Vargas tells the story of coming to California in the mid 1990's from the Philippines (separating from his mother) to stay with his grandparents. He graduated from San Francisco State in 2004 in Political Science (incidentally my alma mater), and began working for the Washington Post almost immediately after he left the school (he worked for the San Francisco Chronicle while still in school), and was part of a team of reporters for the Post that won a Pulitzer for their coverage of the 2007 Virginia Tech shooting massacre.

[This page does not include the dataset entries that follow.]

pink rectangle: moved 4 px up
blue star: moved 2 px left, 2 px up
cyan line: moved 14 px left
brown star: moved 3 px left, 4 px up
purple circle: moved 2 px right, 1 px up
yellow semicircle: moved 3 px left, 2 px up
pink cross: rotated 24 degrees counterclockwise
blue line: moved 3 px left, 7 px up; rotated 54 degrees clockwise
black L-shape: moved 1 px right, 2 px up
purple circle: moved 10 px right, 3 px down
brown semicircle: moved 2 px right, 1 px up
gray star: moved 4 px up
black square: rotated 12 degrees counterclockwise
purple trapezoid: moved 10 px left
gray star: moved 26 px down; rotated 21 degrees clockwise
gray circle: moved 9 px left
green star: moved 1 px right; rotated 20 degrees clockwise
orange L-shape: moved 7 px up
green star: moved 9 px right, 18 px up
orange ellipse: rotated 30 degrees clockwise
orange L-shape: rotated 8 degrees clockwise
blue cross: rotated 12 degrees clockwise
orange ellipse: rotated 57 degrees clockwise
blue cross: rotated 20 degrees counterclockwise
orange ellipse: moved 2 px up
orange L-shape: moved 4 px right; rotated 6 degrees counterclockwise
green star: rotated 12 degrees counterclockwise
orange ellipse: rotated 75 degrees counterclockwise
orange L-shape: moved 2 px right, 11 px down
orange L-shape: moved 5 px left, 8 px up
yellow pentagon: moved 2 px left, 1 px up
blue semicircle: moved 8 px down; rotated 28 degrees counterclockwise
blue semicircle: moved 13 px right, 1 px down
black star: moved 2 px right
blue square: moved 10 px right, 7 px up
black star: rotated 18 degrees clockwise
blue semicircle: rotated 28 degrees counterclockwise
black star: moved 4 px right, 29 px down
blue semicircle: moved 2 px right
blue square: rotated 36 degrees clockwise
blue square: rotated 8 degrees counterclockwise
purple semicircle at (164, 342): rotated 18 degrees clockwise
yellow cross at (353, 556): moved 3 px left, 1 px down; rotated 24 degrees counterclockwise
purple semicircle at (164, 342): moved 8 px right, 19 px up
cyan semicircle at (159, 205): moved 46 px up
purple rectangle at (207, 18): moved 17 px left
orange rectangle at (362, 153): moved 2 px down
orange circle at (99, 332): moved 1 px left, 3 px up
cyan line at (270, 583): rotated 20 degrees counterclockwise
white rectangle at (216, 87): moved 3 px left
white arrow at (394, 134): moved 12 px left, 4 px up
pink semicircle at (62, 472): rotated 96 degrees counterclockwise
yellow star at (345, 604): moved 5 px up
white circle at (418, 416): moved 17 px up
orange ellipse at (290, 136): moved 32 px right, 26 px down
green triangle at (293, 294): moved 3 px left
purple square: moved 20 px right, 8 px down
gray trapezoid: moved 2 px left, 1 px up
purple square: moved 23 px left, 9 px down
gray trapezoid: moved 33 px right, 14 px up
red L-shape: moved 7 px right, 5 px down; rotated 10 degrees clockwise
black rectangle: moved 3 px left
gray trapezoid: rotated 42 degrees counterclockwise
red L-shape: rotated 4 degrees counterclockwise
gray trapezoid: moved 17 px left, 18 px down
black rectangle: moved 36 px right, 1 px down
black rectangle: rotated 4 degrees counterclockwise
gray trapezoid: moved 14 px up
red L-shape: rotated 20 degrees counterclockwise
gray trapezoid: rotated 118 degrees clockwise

But in his riveting story (originally commissioned by the Post, who apparently then got cold feet and killed it), the journalist, who also admits in the story that he is gay, said that the secret that he has withheld from his bosses was something he could no longer do, as he learned about undocumented youths in Miami fight for passage of the DREAM act last year:
Last year I read about four students who walked from Miami to Washington to lobby for the Dream Act, a nearly decade-old immigration bill that would provide a path to legal permanent residency for young people who have been educated in this country. At the risk of deportation — the Obama administration has deported almost 800,000 people in the last two years — they are speaking out. Their courage has inspired me.
There are believed to be 11 million undocumented immigrants in the United States. We’re not always who you think we are. Some pick your strawberries or care for your children. Some are in high school or college. And some, it turns out, write news articles you might read. I grew up here. This is my home. Yet even though I think of myself as an American and consider America my country, my country doesn’t think of me as one of its own.